Отец посмотрел на меня пристально. Не знаю, догадывался ли он о моей любви, но даже если прежде – нет, то уж сейчас-то всяко должен был догадаться!
По лицу его прошла тень.
– Думаю, Анна надеялась, что Никита никому и никогда не позволит порочить ее память, – ответил он очень сдержанно. – Для меня эта строка значит только одно: она сама избрала свою участь.
– Сама избрала свою участь… – повторила я. – То есть она убила себя и убила Максима?! Она дважды грешница: самоубийца и убийца?! Она… она…
Отец отвернулся, и я осеклась, хотя у меня еще много слов рвалось с языка.
Значит, Анна покончила с собой и убила своего любовника, дабы не расставаться с ним! Кажется, древние скифы следовали таким же обычаям, однако там наложниц убивали во время погребения их господина. Да и в Индии, насколько мне известно, еще существовал обряд сати – самосожжения вдовы на погребальном костре супруга. Мужчины не хотели отправляться в последний путь без тех, кого любили… ну вот Анна и последовала их примеру, даром что была женщина.

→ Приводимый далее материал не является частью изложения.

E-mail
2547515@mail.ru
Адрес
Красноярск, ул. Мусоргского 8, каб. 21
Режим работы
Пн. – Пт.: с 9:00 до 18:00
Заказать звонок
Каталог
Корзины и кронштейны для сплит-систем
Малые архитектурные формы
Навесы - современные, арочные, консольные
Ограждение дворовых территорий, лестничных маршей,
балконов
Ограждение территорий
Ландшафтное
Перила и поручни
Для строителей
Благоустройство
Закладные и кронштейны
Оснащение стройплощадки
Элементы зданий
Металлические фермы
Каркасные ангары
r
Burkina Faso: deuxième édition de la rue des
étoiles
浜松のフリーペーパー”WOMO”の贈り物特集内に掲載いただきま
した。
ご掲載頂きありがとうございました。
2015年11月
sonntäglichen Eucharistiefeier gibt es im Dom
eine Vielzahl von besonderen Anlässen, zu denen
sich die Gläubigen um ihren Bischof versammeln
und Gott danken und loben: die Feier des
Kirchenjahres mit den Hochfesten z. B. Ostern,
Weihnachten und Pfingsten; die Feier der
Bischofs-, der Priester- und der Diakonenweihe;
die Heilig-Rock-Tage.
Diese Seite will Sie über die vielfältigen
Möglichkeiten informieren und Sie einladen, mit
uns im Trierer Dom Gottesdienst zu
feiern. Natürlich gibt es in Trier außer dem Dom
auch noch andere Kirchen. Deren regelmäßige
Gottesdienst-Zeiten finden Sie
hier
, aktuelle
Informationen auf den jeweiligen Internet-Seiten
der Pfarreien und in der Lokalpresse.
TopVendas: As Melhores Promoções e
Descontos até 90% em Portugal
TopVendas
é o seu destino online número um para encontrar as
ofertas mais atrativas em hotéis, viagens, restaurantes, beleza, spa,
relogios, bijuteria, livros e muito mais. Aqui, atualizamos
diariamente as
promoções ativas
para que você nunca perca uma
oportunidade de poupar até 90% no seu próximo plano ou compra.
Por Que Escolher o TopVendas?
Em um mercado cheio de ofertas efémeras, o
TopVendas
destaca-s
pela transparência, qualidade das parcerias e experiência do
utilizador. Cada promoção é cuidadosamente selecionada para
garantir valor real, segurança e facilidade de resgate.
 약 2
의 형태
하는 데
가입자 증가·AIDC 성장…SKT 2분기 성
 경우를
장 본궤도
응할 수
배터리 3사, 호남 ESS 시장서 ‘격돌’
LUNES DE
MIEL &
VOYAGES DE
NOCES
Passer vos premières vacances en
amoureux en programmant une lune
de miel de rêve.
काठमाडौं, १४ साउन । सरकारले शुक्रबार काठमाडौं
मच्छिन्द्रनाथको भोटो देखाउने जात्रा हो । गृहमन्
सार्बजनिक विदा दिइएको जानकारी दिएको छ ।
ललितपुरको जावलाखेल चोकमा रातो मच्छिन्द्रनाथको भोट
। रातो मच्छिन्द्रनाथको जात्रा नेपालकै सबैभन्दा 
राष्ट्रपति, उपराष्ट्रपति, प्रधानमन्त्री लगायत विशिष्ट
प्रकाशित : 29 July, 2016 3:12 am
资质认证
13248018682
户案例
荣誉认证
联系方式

Если бы следствие пришло к такому выводу, что бы означало это для нас? Для меня – только то, что больше не существует угрозы свободе моего отца, что я могу не видеть убийцу и в Никите. Но для отца такой вывод дознания означал бы новое горе. Ведь он тогда не сможет похоронить свою любимую жену по православному обряду: ни один священник в мире не согласился бы отпеть самоубийцу! Утешало отца лишь одно: Анна в Бога не верила, ей было совершенно безразлично, состоится это отпевание или нет, будет она лежать в освященной земле или где-нибудь за оградой христианского кладбища.